Bukhara 22



Today you get a History lesson gleaned from various sources

Persian prince Siyavush, who built a citadel here shortly after marrying the daughter of Afrosiab in Samarkand, is the traditional founder of Bukhara city, but its growth has for centuries depended largely upon its strategic location on the crossroads to Merv, Gurganj, Herat, Kabul and Samarkand. The early town was taken by the Persian Achaemenids in the sixth century BC, by Alexander the Great in 329 BC and by the empires of the Hephalite and the Kushan.


Bukhara city was left largely unmolested until the fire-worshipping city was taken by Qutaiba in 709 in the first leg of his jihad against the lands beyond the Oxus (more about the Oxus and Alexander in a few days)


As usual Genghis Khan had a hand in what happened next. In March 1220 the Mongol tide of calamity was spotted outside Bukhara’s gates, its troops more numerous than locusts, each detachment like a billowing sea. Thirty thousand defensive troops sped to meet them and were slaughtered to a man. “From the reflection of the sun the plain seemed to be a tray filled with blood.” Their leader Genghis Khan, The Wind of God’s Omnipotence, rode to the Namazgokh Mosque, and proclaimed himself the Scourge of God. “If you had not committed great sins,” he said, “God would not have sent a punishment like me”.


The citadel was taken, the city put to the torch and razed to a level plain. No man was spared who stood higher than the butt of a whip. trains of slaves were seen snaking away from the charred remains of the holy town, to be employed as human shields in the forthcoming assault on Samarkand. (This was part of the Merv thing from a few days back remember when they killed his ambassador and he got pissed off with them)


Due to its ideal location on the famous Silk Road, Bukhara had long been a center of culture, religion, trade, and education. At one time in the history Bukhara was the largest city in the world with 300,00 people living in or around it. Described as a beautiful place full of vegetation and tree lined roads but including a protective wall which stretched of an incredible 30 km it was also very much a center of education and scholarly study. In fact, Bukhara became known throughout the East as The Center of Enlightenment. Many well-known philosophers, scholars, astrologers, educators and writers were either from Bukhara or came to this city to work and study. It was also an extremely important commercial center.


But by the time it was conquered by Genghis Khan, Bukhara had already been operating and flourishing for well over one thousand years. The only thing he spared was the Kalan Minaret, which actually still stands today.

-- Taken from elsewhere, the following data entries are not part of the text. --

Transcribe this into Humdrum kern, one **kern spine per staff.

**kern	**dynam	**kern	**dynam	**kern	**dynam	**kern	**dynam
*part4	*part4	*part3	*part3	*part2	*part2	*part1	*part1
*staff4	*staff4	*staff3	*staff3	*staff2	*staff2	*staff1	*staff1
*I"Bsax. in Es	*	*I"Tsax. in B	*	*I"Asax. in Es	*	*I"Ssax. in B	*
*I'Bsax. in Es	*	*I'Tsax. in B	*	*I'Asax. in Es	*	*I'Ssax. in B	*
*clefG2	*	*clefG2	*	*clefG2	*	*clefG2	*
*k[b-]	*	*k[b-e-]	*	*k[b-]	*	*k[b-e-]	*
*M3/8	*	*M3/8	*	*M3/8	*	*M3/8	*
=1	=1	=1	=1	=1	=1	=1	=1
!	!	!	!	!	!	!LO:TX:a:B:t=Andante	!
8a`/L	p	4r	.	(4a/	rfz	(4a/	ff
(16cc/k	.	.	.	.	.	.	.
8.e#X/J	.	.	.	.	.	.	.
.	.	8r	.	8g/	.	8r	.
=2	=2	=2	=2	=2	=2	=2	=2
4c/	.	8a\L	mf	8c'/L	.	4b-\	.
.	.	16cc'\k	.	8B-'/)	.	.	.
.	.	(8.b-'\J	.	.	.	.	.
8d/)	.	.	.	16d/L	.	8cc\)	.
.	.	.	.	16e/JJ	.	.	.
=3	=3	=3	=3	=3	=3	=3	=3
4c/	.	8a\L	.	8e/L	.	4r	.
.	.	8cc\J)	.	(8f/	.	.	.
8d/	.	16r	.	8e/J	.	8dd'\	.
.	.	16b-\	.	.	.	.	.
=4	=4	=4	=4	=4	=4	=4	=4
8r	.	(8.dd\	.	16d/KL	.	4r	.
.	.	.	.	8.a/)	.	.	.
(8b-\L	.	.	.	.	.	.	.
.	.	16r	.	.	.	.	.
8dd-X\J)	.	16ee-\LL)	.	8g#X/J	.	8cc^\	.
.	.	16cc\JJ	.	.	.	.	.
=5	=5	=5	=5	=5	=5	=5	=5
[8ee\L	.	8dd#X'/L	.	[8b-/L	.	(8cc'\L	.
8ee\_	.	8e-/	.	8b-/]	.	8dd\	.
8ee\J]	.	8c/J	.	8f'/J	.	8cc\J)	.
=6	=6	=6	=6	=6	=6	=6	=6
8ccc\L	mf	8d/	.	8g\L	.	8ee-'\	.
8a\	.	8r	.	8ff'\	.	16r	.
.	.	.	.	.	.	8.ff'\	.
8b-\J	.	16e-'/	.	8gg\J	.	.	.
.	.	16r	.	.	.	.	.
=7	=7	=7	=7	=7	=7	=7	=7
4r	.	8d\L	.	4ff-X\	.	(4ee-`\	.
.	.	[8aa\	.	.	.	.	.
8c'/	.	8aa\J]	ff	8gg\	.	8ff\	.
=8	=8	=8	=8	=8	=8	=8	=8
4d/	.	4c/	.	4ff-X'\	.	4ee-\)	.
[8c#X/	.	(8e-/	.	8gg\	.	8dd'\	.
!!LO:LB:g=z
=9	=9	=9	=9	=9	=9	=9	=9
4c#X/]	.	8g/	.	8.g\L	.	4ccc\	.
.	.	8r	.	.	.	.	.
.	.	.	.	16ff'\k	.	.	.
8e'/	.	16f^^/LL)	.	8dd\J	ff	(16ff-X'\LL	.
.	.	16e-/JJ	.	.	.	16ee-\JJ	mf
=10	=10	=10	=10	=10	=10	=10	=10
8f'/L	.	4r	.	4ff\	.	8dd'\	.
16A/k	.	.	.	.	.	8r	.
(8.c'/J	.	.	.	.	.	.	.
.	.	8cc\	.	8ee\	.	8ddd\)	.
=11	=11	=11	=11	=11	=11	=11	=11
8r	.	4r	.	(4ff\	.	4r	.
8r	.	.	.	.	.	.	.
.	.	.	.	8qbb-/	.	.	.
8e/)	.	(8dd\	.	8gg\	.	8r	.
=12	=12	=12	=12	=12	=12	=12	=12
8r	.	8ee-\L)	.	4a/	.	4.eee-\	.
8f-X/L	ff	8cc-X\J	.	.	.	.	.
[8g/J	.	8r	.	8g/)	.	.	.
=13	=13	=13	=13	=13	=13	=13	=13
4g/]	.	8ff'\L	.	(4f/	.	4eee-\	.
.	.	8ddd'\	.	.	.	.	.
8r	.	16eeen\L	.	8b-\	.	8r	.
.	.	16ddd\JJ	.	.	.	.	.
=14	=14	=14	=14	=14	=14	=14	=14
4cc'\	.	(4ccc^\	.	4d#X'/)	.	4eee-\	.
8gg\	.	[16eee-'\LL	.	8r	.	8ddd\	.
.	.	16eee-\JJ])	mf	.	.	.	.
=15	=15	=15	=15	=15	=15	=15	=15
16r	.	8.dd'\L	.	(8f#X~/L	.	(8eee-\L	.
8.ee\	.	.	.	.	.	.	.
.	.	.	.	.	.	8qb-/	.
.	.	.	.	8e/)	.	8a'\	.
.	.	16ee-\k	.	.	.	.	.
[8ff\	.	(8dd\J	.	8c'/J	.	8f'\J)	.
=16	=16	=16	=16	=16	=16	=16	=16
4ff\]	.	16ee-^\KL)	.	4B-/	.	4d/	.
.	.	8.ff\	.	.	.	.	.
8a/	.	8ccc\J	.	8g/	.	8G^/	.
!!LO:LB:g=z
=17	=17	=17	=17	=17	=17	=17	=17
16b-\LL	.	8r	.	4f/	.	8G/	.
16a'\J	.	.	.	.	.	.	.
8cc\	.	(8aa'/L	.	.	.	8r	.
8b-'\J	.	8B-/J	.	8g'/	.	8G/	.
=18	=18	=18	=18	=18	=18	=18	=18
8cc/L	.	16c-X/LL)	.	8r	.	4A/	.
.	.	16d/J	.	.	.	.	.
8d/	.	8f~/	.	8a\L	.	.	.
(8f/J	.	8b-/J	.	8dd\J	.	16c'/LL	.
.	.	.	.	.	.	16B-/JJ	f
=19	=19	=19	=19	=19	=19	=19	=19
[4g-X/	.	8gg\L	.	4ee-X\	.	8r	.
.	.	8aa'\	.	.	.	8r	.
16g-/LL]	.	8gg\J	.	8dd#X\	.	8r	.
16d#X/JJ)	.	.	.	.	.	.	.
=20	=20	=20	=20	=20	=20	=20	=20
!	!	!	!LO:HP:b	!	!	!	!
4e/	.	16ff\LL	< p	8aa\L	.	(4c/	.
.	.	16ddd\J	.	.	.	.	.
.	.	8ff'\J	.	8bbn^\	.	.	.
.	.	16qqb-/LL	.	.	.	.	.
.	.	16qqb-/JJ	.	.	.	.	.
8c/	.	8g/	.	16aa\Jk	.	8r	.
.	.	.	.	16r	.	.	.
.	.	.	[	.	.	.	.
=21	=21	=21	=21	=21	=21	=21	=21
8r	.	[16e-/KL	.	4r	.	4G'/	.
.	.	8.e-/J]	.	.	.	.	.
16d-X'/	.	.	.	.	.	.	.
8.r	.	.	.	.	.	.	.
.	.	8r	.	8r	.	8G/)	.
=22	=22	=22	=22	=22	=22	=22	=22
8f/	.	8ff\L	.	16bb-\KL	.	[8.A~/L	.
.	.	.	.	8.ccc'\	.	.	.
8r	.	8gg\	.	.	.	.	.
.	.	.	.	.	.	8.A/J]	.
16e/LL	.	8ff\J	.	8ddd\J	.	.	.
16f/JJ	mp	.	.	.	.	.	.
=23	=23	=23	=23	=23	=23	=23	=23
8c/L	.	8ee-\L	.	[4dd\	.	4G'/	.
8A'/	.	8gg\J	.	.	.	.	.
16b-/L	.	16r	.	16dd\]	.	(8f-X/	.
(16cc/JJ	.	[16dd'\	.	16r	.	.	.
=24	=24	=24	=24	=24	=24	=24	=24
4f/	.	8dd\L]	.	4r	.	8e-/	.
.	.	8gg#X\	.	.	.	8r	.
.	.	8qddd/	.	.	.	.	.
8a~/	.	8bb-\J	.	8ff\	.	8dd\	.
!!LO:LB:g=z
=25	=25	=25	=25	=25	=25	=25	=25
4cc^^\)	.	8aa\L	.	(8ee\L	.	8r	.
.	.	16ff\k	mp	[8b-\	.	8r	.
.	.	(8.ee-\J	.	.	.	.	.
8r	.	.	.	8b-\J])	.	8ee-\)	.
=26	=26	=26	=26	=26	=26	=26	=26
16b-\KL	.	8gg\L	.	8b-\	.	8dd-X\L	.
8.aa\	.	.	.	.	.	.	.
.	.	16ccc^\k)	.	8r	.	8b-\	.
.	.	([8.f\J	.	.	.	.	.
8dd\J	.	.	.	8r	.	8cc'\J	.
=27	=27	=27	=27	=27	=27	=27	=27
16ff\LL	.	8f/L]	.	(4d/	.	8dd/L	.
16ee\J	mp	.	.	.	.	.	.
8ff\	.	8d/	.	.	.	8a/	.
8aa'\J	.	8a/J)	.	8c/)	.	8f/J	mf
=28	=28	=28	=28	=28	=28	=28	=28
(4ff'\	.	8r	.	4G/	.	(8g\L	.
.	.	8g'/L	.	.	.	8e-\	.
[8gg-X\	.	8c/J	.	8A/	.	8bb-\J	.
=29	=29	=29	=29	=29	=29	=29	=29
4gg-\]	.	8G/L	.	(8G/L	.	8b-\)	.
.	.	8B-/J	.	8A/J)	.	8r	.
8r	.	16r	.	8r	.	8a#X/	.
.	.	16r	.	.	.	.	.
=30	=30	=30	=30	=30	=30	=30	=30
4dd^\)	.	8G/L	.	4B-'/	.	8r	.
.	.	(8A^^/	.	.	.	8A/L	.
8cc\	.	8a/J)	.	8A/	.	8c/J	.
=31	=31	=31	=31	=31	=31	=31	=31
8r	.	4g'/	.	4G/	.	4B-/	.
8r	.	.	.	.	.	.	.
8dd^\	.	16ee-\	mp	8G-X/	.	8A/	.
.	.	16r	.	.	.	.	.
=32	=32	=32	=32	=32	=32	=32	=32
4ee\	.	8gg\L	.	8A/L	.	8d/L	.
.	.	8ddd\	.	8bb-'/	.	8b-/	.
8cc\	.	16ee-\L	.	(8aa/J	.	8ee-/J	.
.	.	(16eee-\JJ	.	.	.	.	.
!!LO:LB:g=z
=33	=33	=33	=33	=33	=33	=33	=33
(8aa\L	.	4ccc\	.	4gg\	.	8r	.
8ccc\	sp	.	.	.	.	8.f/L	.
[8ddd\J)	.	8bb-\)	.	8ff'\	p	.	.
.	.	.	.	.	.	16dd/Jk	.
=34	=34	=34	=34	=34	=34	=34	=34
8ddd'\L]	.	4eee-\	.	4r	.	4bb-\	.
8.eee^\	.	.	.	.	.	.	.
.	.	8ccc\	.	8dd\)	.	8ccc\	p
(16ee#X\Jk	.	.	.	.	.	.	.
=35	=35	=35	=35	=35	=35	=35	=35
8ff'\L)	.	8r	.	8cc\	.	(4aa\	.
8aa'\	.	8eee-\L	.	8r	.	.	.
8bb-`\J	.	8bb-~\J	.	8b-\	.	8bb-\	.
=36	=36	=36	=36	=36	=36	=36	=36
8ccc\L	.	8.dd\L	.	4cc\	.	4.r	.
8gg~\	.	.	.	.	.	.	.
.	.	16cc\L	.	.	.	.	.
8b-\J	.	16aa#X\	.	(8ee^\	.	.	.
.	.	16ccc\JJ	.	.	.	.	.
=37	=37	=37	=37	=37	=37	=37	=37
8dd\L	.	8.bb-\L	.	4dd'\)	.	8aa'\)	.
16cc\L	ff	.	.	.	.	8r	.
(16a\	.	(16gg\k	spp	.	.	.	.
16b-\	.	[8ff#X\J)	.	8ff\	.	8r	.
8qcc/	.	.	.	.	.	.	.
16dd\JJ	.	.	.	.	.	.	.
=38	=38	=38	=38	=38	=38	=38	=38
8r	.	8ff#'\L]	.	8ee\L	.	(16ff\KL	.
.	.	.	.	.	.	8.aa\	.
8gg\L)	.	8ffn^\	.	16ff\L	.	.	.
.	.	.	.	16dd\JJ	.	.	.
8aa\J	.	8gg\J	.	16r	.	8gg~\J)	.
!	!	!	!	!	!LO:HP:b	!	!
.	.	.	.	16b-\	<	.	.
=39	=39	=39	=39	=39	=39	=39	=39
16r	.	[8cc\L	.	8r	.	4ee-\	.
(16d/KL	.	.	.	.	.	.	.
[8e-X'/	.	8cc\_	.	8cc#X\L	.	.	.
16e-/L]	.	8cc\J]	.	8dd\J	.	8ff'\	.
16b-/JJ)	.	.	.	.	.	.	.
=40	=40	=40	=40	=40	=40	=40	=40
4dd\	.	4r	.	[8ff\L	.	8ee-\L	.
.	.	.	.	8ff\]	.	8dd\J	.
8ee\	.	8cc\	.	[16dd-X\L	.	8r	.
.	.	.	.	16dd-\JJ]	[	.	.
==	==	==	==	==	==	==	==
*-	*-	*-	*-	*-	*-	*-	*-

The Kalan Minaret, one of the wonders of both the ancient and the modern world, stands nearly one hundred and fifty feet high. At one time this minaret served as a beacon to caravans on the Silk Road, letting them know they were approaching Bukhara.




Perhaps one of the most infamous episodes to take place hre was the killing of
British officers Col. Charles Stoddart and Capt. Arthur Conolly in 1842. Victims of a misunderstanding between the Emir of Bukhara and the British government (which failed to supply its emissaries with the appropriate gifts and royal letters of introduction), the two were imprisoned in the Bug Pit at the Zindan (city jail), then forced to dig their own graves before their ceremonial beheading in front of the Ark (the Emir’s palace).

In 1848 it had no fewer than 38 caravanserais, six trading arcades, 16 public baths, and 45 bazaars. Bukhara was also the largest centre for Muslim theology with over two hundred mosques and more than a hundred medressehs.